NOTE: This is a guest post from Writer’s Relief, a popular author submission service.
Authors often put as much thought into naming their characters as parents do into naming their children. A character’s name will shape the reader’s entire impression of him or her and ultimately factor into the reader’s opinion of your book. Whether naming your characters comes to you naturally or you spend days poring over baby name books for inspiration, here’s a list of dos and don’ts that will make the process painless!
Consider the story’s setting. Choosing a name outside traditional historical context can ruin an otherwise well-researched novel or story. Writing about a German stowaway during the Holocaust? Make sure to give her a traditional German name. And a boy growing up in Japan during the 1800s is unlikely to be named Atticus. Keep in mind: Some cultures historically used naming traditions quite different from what we see today.
Consider the character’s age. Be sure to take into account when your character was born. Look up names that would have been popular during that time period—so you can avoid inadvertently labeling the character with the wrong name. “Gertrude” was all the rage for babies in 1907, but very few of today’s twenty-somethings would have that name.
“Borrow” from friends, family, or celebrity heroes. Know someone with the same traits as your character? Let the real-life person inspire the name of your fictional character! Just be careful not to borrow more than the person’s name. Your character, even if they share a name with someone real, should be totally unique.
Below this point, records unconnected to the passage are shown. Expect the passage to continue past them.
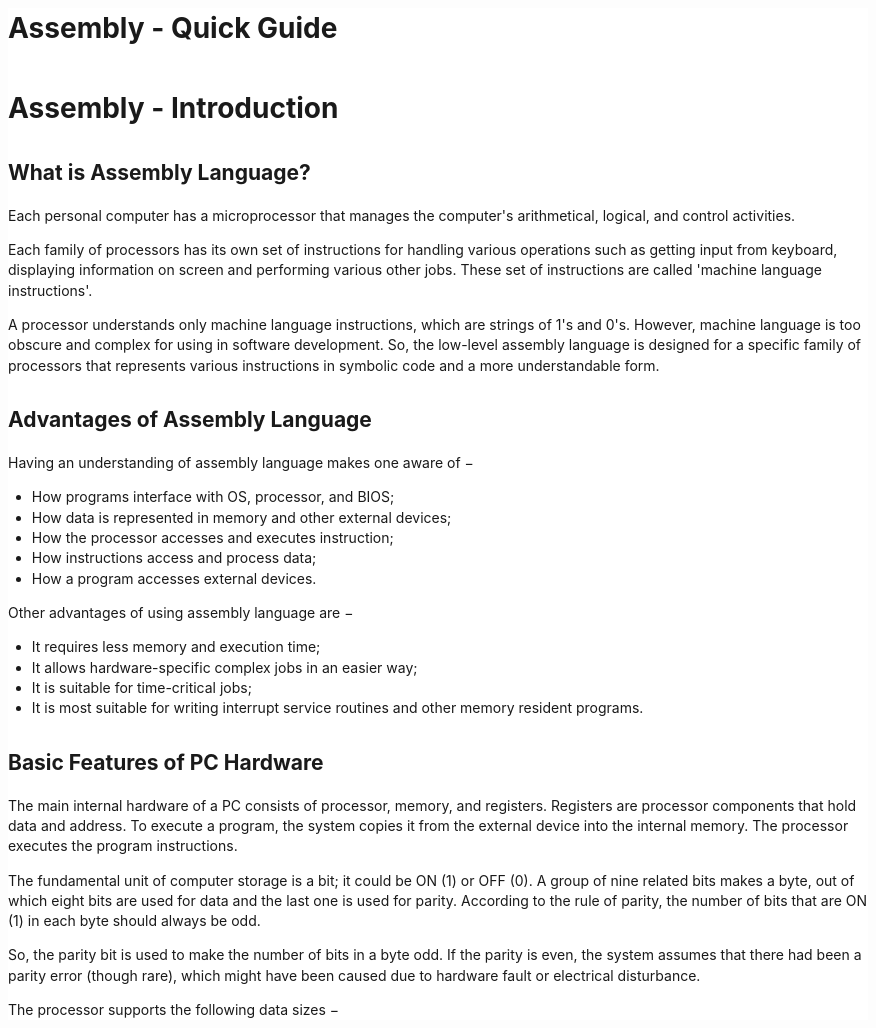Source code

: # Assembly - Quick Guide

# Assembly - Introduction

## What is Assembly Language?

Each personal computer has a microprocessor that manages the computer's arithmetical, logical, and control activities.

Each family of processors has its own set of instructions for handling various operations such as getting input from keyboard, displaying information on screen and performing various other jobs. These set of instructions are called 'machine language instructions'.

A processor understands only machine language instructions, which are strings of 1's and 0's. However, machine language is too obscure and complex for using in software development. So, the low-level assembly language is designed for a specific family of processors that represents various instructions in symbolic code and a more understandable form.

## Advantages of Assembly Language

Having an understanding of assembly language makes one aware of −

- How programs interface with OS, processor, and BIOS;
- How data is represented in memory and other external devices;
- How the processor accesses and executes instruction;
- How instructions access and process data;
- How a program accesses external devices.

Other advantages of using assembly language are −

- It requires less memory and execution time;
- It allows hardware-specific complex jobs in an easier way;
- It is suitable for time-critical jobs;
- It is most suitable for writing interrupt service routines and other memory resident programs.

## Basic Features of PC Hardware

The main internal hardware of a PC consists of processor, memory, and registers. Registers are processor components that hold data and address. To execute a program, the system copies it from the external device into the internal memory. The processor executes the program instructions.

The fundamental unit of computer storage is a bit; it could be ON (1) or OFF (0). A group of nine related bits makes a byte, out of which eight bits are used for data and the last one is used for parity. According to the rule of parity, the number of bits that are ON (1) in each byte should always be odd.

So, the parity bit is used to make the number of bits in a byte odd. If the parity is even, the system assumes that there had been a parity error (though rare), which might have been caused due to hardware fault or electrical disturbance.

The processor supports the following data sizes −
Think about personality. A character’s name can be a great way to acquaint readers with their personality traits—before any of these traits are overtly revealed. For example, the name “Bill” immediately conjures someone ordinary, whereas “Alexandria” brings to mind someone regal and extravagant. Make sure your character makes the right first impression.
Repeat the same first letter for too many characters’ names. If the names of two characters sound too much alike, your reader is bound to get the characters mixed up, even if their personalities are nothing alike. Give your characters names that are distinctive from one another to avoid any confusion.
Use an illogical name without an explanation. Say you’ve chosen to name your thirteen-year-old character “Bertha,” a moniker typically considered old-fashioned and better suited to an older demographic. This choice could work in your favor—but if you don’t properly explain the circumstances behind it, your readers may be distracted through your entire book. The same goes for discrepancies in time, personality, and setting when choosing a name.
Pick an overused or over-the-top name. Certain names have been used, both in life and in literature, to the point where they’re well past tired. For example, most readers will have read at least five other books with a hero named “Jack.” But don’t jump to the other end of the spectrum either—Rosalina Rossignolo and Cornelius Coriander may not be taken seriously as realistic characters.
Fail to do your research! You don’t want to realize you’ve chosen the wrong name after your book is already in print. You also don’t want to learn suddenly that a similar book character (or movie character, or even real-live person) has the same name. To save yourself embarrassment, do an Internet search for any character name you’re toying with before bestowing it upon a character in your book.
And if you’re STILL INDECISIVE…
Use a reference source. Head over to BabyNames.com for a comprehensive list that includes statistics, history, and definitions. You’ll find the perfect names for your characters in no time.